(Task material begins)
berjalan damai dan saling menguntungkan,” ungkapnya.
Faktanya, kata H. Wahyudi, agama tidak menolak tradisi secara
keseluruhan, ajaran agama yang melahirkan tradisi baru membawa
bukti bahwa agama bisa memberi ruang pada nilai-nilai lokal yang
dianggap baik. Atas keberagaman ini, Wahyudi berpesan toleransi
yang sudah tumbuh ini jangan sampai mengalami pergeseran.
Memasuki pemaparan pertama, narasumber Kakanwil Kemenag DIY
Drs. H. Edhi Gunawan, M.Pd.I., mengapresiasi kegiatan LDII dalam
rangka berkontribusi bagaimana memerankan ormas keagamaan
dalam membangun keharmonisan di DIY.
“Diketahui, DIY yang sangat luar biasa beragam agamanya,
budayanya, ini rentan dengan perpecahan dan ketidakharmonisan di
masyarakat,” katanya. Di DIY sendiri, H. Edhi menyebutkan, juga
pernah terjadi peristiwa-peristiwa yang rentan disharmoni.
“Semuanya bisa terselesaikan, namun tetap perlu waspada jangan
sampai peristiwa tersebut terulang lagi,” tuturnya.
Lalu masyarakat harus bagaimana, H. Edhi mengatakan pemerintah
(Task material ends)
Please identify each line in the listing above that contains the word "peristiwa", and copy those lines.

pernah terjadi peristiwa-peristiwa yang rentan disharmoni.
sampai peristiwa tersebut terulang lagi,” tuturnya.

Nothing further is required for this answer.